*** Opening Source data ***

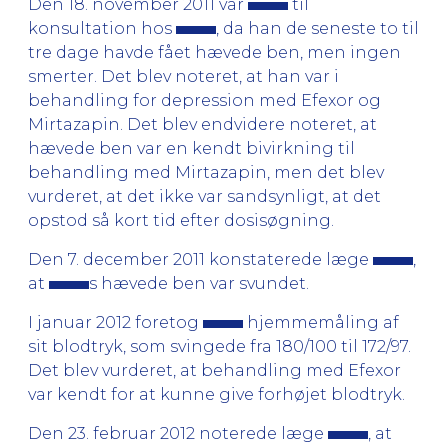
Den 18. november 2011 var
til
konsultation hos
, da han de seneste to til
tre dage havde fået hævede ben, men ingen
smerter. Det blev noteret, at han var i
behandling for depression med Efexor og
Mirtazapin. Det blev endvidere noteret, at
hævede ben var en kendt bivirkning til
behandling med Mirtazapin, men det blev
vurderet, at det ikke var sandsynligt, at det
opstod så kort tid efter dosisøgning.
Den 7. december 2011 konstaterede læge
,
at
s hævede ben var svundet.
I januar 2012 foretog
hjemmemåling af
sit blodtryk, som svingede fra 180/100 til 172/97.
Det blev vurderet, at behandling med Efexor
var kendt for at kunne give forhøjet blodtryk.
Den 23. februar 2012 noterede læge
, at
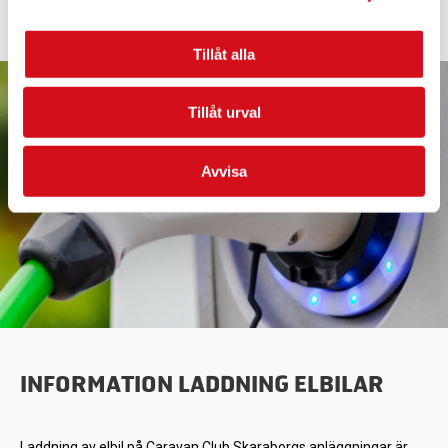
Tillåt alla
Tillåt urval
Avvisa
INFORMATION LADDNING ELBILAR
Laddning av elbil på Caravan Club Skaraborgs anläggningar är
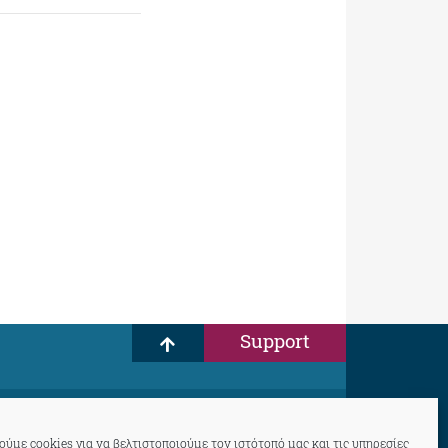
Support
ύμε cookies για να βελτιστοποιούμε τον ιστότοπό μας και τις υπηρεσίες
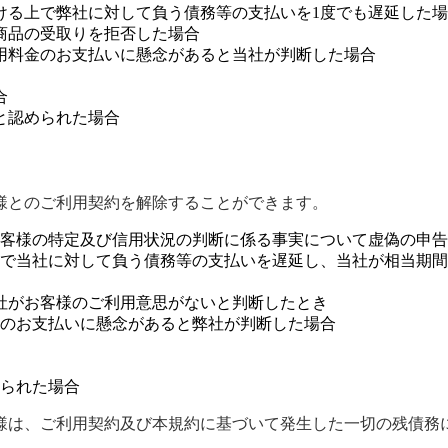
ける上で弊社に対して負う債務等の支払いを1度でも遅延した
商品の受取りを拒否した場合
用料金のお支払いに懸念があると当社が判断した場合
合
と認められた場合
様とのご利用契約を解除することができます。
客様の特定及び信用状況の判断に係る事実について虚偽の申告
で当社に対して負う債務等の支払いを遅延し、当社が相当期間
社がお客様のご利用意思がないと判断したとき
のお支払いに懸念があると弊社が判断した場合
られた場合
様は、ご利用契約及び本規約に基づいて発生した一切の残債務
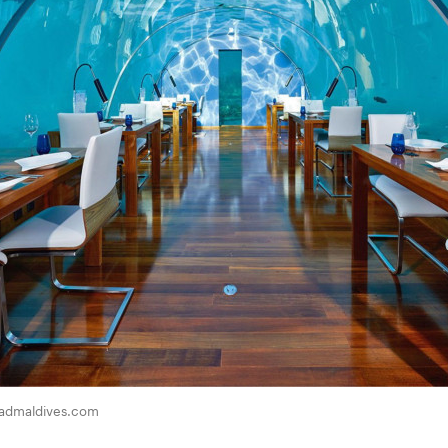
admaldives.com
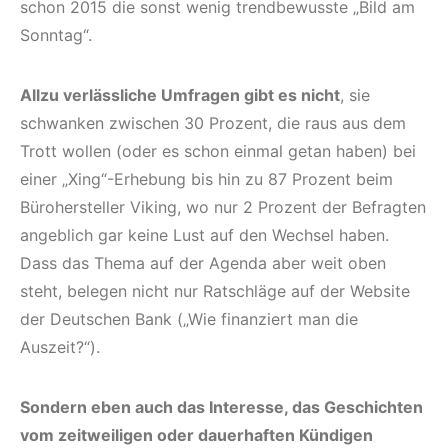
schon 2015 die sonst wenig trendbewusste „Bild am
Sonntag“.
Allzu verlässliche Umfragen gibt es nicht
, sie
schwanken zwischen 30 Prozent, die raus aus dem
Trott wollen (oder es schon einmal getan haben) bei
einer „Xing“-Erhebung bis hin zu 87 Prozent beim
Bürohersteller Viking, wo nur 2 Prozent der Befragten
angeblich gar keine Lust auf den Wechsel haben.
Dass das Thema auf der Agenda aber weit oben
steht, belegen nicht nur Ratschläge auf der Website
der Deutschen Bank („Wie finanziert man die
Auszeit?“).
Sondern eben auch das Interesse, das Geschichten
vom zeitweiligen oder dauerhaften Kündigen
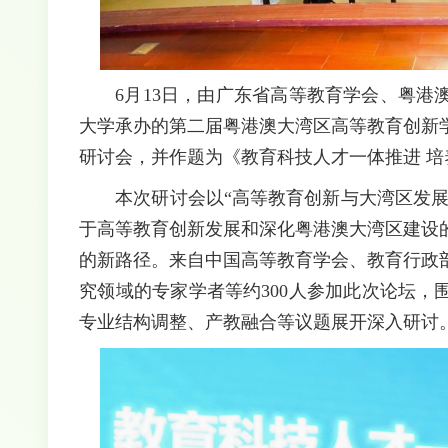
6月13日，由广东省高等教育学会、粤
大学承办的第二届粤港澳大湾区高等教育创新
研讨会，并作题为《教育科技人才一体推进 
本次研讨会以“高等教育创新与大湾区发展
于高等教育创新发展和深化粤港澳大湾区建设
的新路径。来自中国高等教育学会、教育行政
究领域的专家学者等约300人参加此次论坛
专业结构调整、产教融合等议题展开深入研讨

*** Closing Source data ***

● What is being asked
Reproduce only the lines from the beginning of the data through the line that contains "Den 23. februar 2012 noterede læge", both included, and please drop the pictures.

● Completed exercise
Den 18. november 2011 var
til
konsultation hos
, da han de seneste to til
tre dage havde fået hævede ben, men ingen
smerter. Det blev noteret, at han var i
behandling for depression med Efexor og
Mirtazapin. Det blev endvidere noteret, at
hævede ben var en kendt bivirkning til
behandling med Mirtazapin, men det blev
vurderet, at det ikke var sandsynligt, at det
opstod så kort tid efter dosisøgning.
Den 7. december 2011 konstaterede læge
,
at
s hævede ben var svundet.
I januar 2012 foretog
hjemmemåling af
sit blodtryk, som svingede fra 180/100 til 172/97.
Det blev vurderet, at behandling med Efexor
var kendt for at kunne give forhøjet blodtryk.
Den 23. februar 2012 noterede læge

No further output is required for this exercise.